(ANS –Rzym) – Jak tylko została opublikowana adhortacja apostolska “Evangelii Gaudium”, papież Franciszek wzbudził wielkie zainteresowanie w całym Kościele i poza nim, ze względu na treści jak i świeżość stylu, w jakim przedstawia problemy. Poprosiliśmy Przełożonego Generalnego ks. Pascuala Cháveza o wypowiedź w tym względzie.
Radość jest jednym z typowych rysów charyzmatu salezjańskiego. Jak ksiądz odebrał tytuł papieskiej adhortacji apostolskiej “Evangelii Gaudium?”
Radość, o której mówi papież, odnosi się do radości Dobrej Nowiny, mówiącej o Bogu, który staje się słaby, jak my, więcej – staje się dzieckiem. Chodzi tutaj o najwyższy przejaw miłości Boga, który się uniża, aby stać się człowiekiem jak my i wynieść nas do godności swoich dzieci. Tylko Bóg mógł pomyśleć o tak radykalnym odwróceniu mentalności ludzkiej. Oto dlaczego nie możemy nie ewangelizować. Oto dlaczego musimy odczuwać w nas ewangeliczną konieczność przekazywania innym, zwłaszcza młodzieży, radości i piękna wiary, która nadaje sens, nadzieję i przyszłość naszemu życiu i naszemu zaangażowaniu na rzecz współpracy w budowaniu lepszego świata dla wszystkich, przede wszystkim dla najuboższych, pokrzywdzonych i marginalizowanych.
Co najbardziej uderzyło księdza w tym tekście?
Jest to wyjątkowy dokument, który nie przypadkiem został opublikowany na zakończenie Roku Wiary, poprzez który Benedykt XVI chciał pamiętać o Soborze, który, w opatrznościowy sposób, odnowił Kościół. Zrodził się z serca Franciszka, biskupa Rzymu, będąc w pierwszym rzędzie owocem doświadczenia duszpasterskiego i jego pogłębionej medytacji dotyczącej naglącej potrzeby głoszenia Ewangelii we współczesnym świecie.

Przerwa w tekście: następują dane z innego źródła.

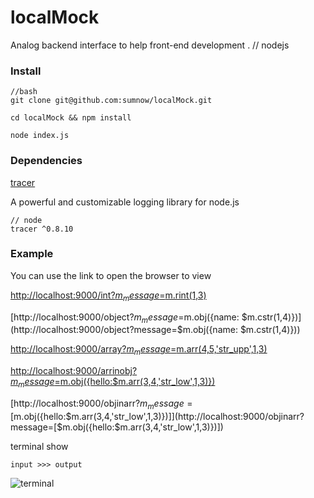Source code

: # localMock


Analog backend interface to help front-end development .     // nodejs


### Install

    //bash
    git clone git@github.com:sumnow/localMock.git

    cd localMock && npm install

    node index.js

### Dependencies

[tracer](https://github.com/baryon/tracer)

A powerful and customizable logging library for node.js

    // node
    tracer ^0.8.10 

### Example

You can use the link to open the browser to view

[http://localhost:9000/int?$m_message=$m.rint(1,3)](http://localhost:9000/int?$m_message=$m.rint(1,3))
    
[http://localhost:9000/object?$m_message=$m.obj({name: $m.cstr(1,4)})](http://localhost:9000/object?message=$m.obj({name: $m.cstr(1,4)}))

[http://localhost:9000/array?$m_message=$m.arr(4,5,'str_upp',1,3)](http://localhost:9000/array?message=$m.arr(4,5,'str_upp',1,3))

[http://localhost:9000/arrinobj?$m_message=$m.obj({hello:$m.arr(3,4,'str_low',1,3)})](http://localhost:9000/arrinobj?message=$m.obj({hello:$m.arr(3,4,'str_low',1,3)}))

[http://localhost:9000/objinarr?$m_message=[$m.obj({hello:$m.arr(3,4,'str_low',1,3)})]](http://localhost:9000/objinarr?message=[$m.obj({hello:$m.arr(3,4,'str_low',1,3)})])

terminal show 

    input >>> output

![terminal](https://github.com/sumnow/mdPhotos/blob/master/localMock_01.png)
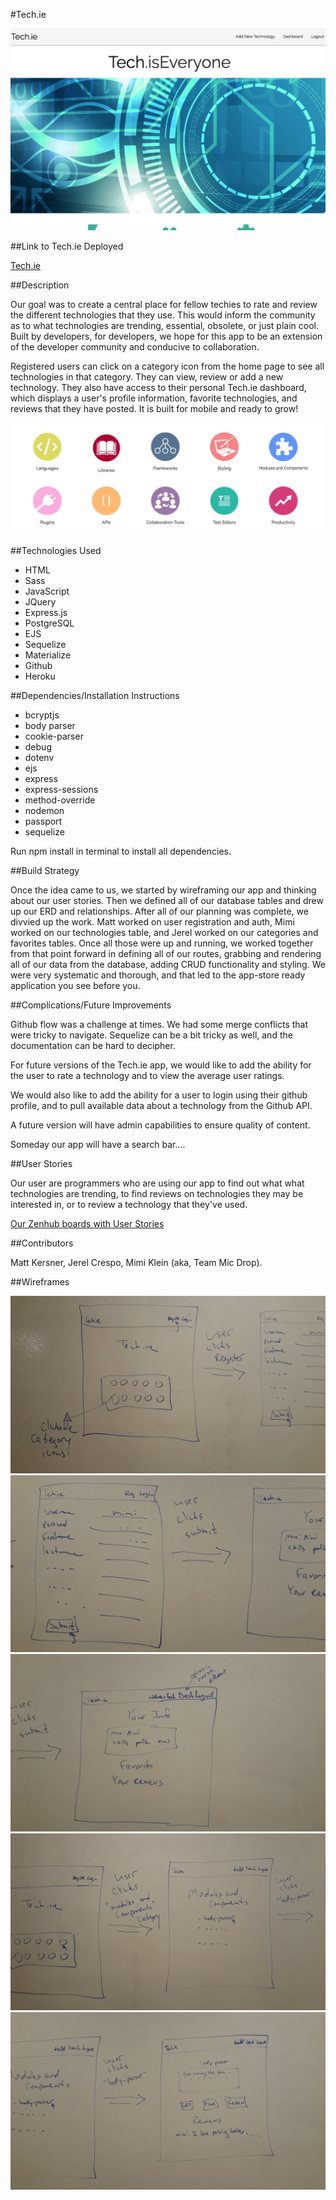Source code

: #Tech.ie

![Tech.ie homepage](public/images/homepage.png)

##Link to Tech.ie Deployed

[Tech.ie](https://techie-micdrop.herokuapp.com/)

##Description

Our goal was to create a central place for fellow techies to rate and review the different technologies that they use. This would inform the community as to what technologies are trending, essential, obsolete, or just plain cool. Built by developers, for developers, we hope for this app to be an extension of the developer community and conducive to collaboration.

Registered users can click on a category icon from the home page to see all technologies in that category. They can view, review or add a new technology. They also have access to their personal Tech.ie dashboard, which displays a user's profile information, favorite technologies, and reviews that they have posted. It is built for mobile and ready to grow!

![Category icons](public/images/caticons.png)

##Technologies Used

- HTML
- Sass
- JavaScript
- JQuery
- Express.js
- PostgreSQL
- EJS
- Sequelize
- Materialize
- Github
- Heroku

##Dependencies/Installation Instructions

- bcryptjs
- body parser
- cookie-parser
- debug
- dotenv
- ejs
- express
- express-sessions
- method-override
- nodemon
- passport
- sequelize

Run npm install in terminal to install all dependencies. 

##Build Strategy

Once the idea came to us, we started by wireframing our app and thinking about our user stories. Then we defined all of our database tables and drew up our ERD and relationships. After all of our planning was complete, we divvied up the work. Matt worked on user registration and auth, Mimi worked on our technologies table, and Jerel worked on our categories and favorites tables. Once all those were up and running, we worked together from that point forward in defining all of our routes, grabbing and rendering all of our data from the database, adding CRUD functionality and styling. We were very systematic and thorough, and that led to the app-store ready application you see before you. 

##Complications/Future Improvements

Github flow was a challenge at times. We had some merge conflicts that were tricky to navigate. Sequelize can be a bit tricky as well, and the documentation can be hard to decipher. 

For future versions of the Tech.ie app, we would like to add the ability for the user to rate a technology and to view the average user ratings.

We would also like to add the ability for a user to login using their github profile, and to pull available data about a technology from the Github API.

A future version will have admin capabilities to ensure quality of content.

Someday our app will have a search bar....

##User Stories

Our user are programmers who are using our app to find out what what technologies are trending, to find reviews on technologies they may be interested in, or to review a technology that they've used.

[Our Zenhub boards with User Stories](https://github.com/mattkersner/techie#boards?repos=80841283)

##Contributors

Matt Kersner, Jerel Crespo, Mimi Klein (aka, Team Mic Drop).

##Wireframes

![wireframe](public/images/wireframe1.jpg)
![wireframe](public/images/wireframe2.jpg)
![wireframe](public/images/wireframe3.jpg)
![wireframe](public/images/wireframe4.jpg)
![wireframe](public/images/wireframe5.jpg)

Papież Franciszek, pozostając w doskonałej harmonii z treściami swoich wypowiedzi i swojego, bardzo osobistego stylu, twierdzi, że nie miał zamiaru pisać teoretycznego traktatu, ale ukazać ważny i praktyczny wpływ przedstawionych problemów na obecne zadania Kościoła. Cel jest bardzo wyraźny: pomóc określić determinujący styl ewangelizacji i zastosować go w każdej działalności, jaka jest realizowana.
Nowy dokument, pozostając w wielkiej zgodności z niezrównaną adhortacją “Evangelii Nuntiandi” Pawła VI, której już sam tytuł wiele mówi, dopuszczając do głosu serce, stanowi charta magna dla współczesnego Kościoła o charakterze pragramowym i fundamentalnych konsekwencjach, ponieważ nie jest możliwe pozostawić rzeczy takimi, jakimi są, ale trzeba zająć stałą postawę nawrócenia i misji.
A co w szczególności “Evangelii Gaudium” przekazuje Zgromadzeniu Salezjańskiemu?
Myślę, że ta adhortacja apostolska papieża Franciszka wprowadza nas w klimat Kapituły Generalnej, która siłą rzeczy i w opatrznościowy sposób będzie oświecona tym tekstem programowym. Przedstawia nam wizję tego, jaki musi być Kościół: nie bojący się współczesnego świata, poszukujący nowych form głoszenia Ewangelii, bardziej misyjny, bardziej miłosierny, bardziej odważny, aby wprowadzić niezbędne zmiany.
Kościół, który przezwycięży strach przed wyjściem z własnych struktur i utraceniem swojego fałszywego bezpieczeństwa, które w gruncie rzeczy czyni nas bardziej surowymi i mniej skutecznymi ewangelizatorami. Kościół, który umie odrzucić model ekonomiczny czyniący z pieniądza idola, rodzący wykluczenie społeczne i tworzący kulturę odrzucenia i obojętności. A więc Kościół, który na uprzywilejowanym miejscu umieszcza ubogich i zdecydowane zaangażowanie na rzecz sprawiedliwości społecznej i pokoju.
Pozwolę sobie w tym miejscu zachęcić was do przeczytania, studiowania i zapoznania innych z tą Adhortacją Radość Ewangelii, uczynienia jej przedmiotem modlitwy, przyzwolenia, by rozgrzała serce, a przede wszystkim – uczyniła nas radosnymi głosicielami dobrej nowiny młodzieży.